TASK OBJECTIVE: Without including any picture, transcribe the entries below word for word.

(Entries taken from a collection)
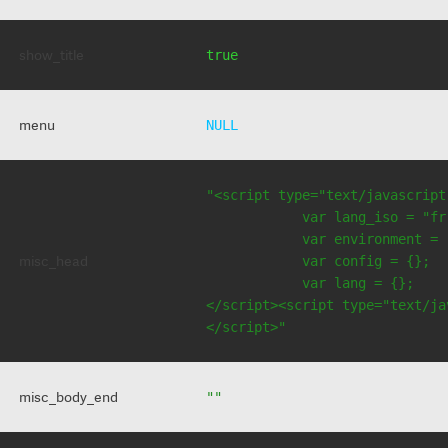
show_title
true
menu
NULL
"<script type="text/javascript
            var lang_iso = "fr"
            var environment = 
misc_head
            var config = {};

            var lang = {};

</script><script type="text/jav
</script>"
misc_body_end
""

EXPECTED OUTPUT:
show_title
true
menu
NULL
"<script type="text/javascript
            var lang_iso = "fr"
            var environment = 
misc_head
            var config = {};

            var lang = {};

</script><script type="text/jav
</script>"
misc_body_end
""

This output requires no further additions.